Every line of the listing below should be written out exactly, minus its pictures.
────────────────────────────────────────
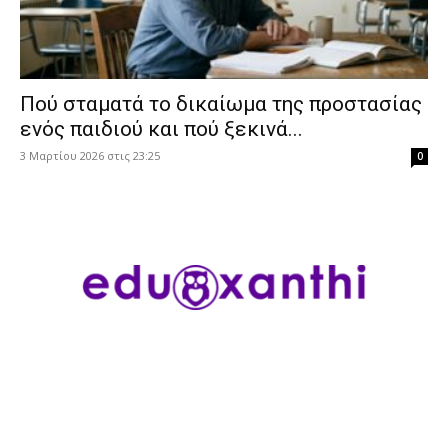
Πού σταματά το δικαίωμα της προστασίας
ενός παιδιού και πού ξεκινά...
3 Μαρτίου 2026 στις 23:25
0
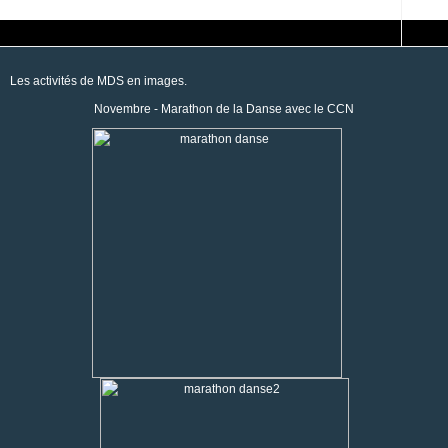
Les activités de MDS en images.
Novembre - Marathon de la Danse avec le CCN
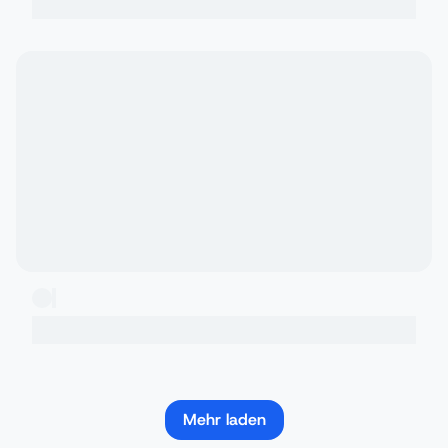
Mehr laden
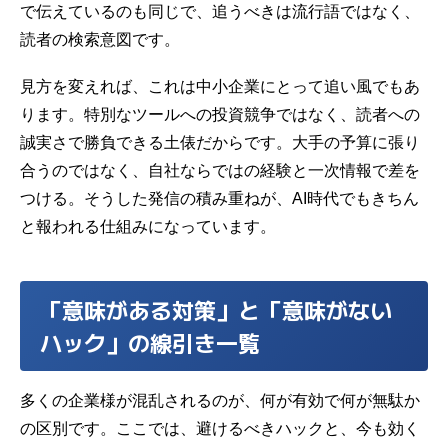
で伝えているのも同じで、追うべきは流行語ではなく、
読者の検索意図です。
見方を変えれば、これは中小企業にとって追い風でもあ
ります。特別なツールへの投資競争ではなく、読者への
誠実さで勝負できる土俵だからです。大手の予算に張り
合うのではなく、自社ならではの経験と一次情報で差を
つける。そうした発信の積み重ねが、AI時代でもきちん
と報われる仕組みになっています。
「意味がある対策」と「意味がない
ハック」の線引き一覧
多くの企業様が混乱されるのが、何が有効で何が無駄か
の区別です。ここでは、避けるべきハックと、今も効く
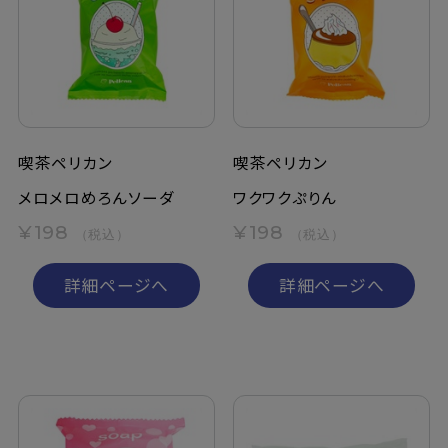
喫茶ペリカン
喫茶ペリカン
メロメロめろんソーダ
ワクワクぷりん
¥198
¥198
（税込）
（税込）
詳細ページへ
詳細ページへ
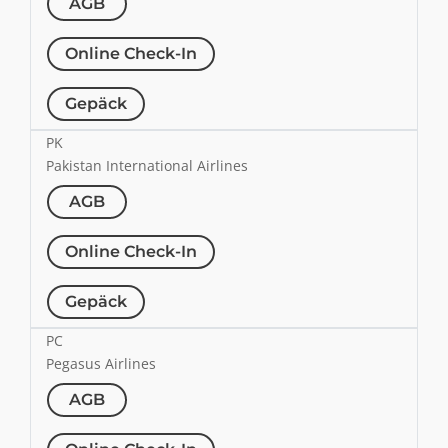
AGB
Online Check-In
Gepäck
PK
Pakistan International Airlines
AGB
Online Check-In
Gepäck
PC
Pegasus Airlines
AGB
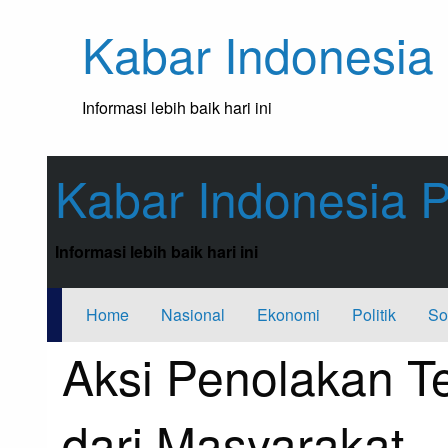
Skip
Kabar Indonesia
to
content
Informasi lebih baik hari ini
Kabar Indonesia P
Informasi lebih baik hari ini
Home
Nasional
Ekonomi
Politik
So
Aksi Penolakan T
dari Masyarakat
────────────────────────────────────────
- _Exercise output_
Πού σταματά το δικαίωμα της προστασίας
ενός παιδιού και πού ξεκινά...
3 Μαρτίου 2026 στις 23:25
0
Les activités de MDS en images.
Novembre - Marathon de la Danse avec le CCN
Mehr laden
で伝えているのも同じで、追うべきは流行語ではなく、
読者の検索意図です。
見方を変えれば、これは中小企業にとって追い風でもあ
ります。特別なツールへの投資競争ではなく、読者への
誠実さで勝負できる土俵だからです。大手の予算に張り
合うのではなく、自社ならではの経験と一次情報で差を
つける。そうした発信の積み重ねが、AI時代でもきちん
と報われる仕組みになっています。
「意味がある対策」と「意味がない
ハック」の線引き一覧
多くの企業様が混乱されるのが、何が有効で何が無駄か
の区別です。ここでは、避けるべきハックと、今も効く
喫茶ペリカン
喫茶ペリカン
メロメロめろんソーダ
ワクワクぷりん
¥198
¥198
（税込）
（税込）
詳細ページへ
詳細ページへ
AGB
Online Check-In
Gepäck
PK
Pakistan International Airlines
AGB
Online Check-In
Gepäck
PC
Pegasus Airlines
AGB
Skip
Kabar Indonesia
to
content
Informasi lebih baik hari ini
Kabar Indonesia P
Informasi lebih baik hari ini
Home
Nasional
Ekonomi
Politik
So
Aksi Penolakan T
dari Masyarakat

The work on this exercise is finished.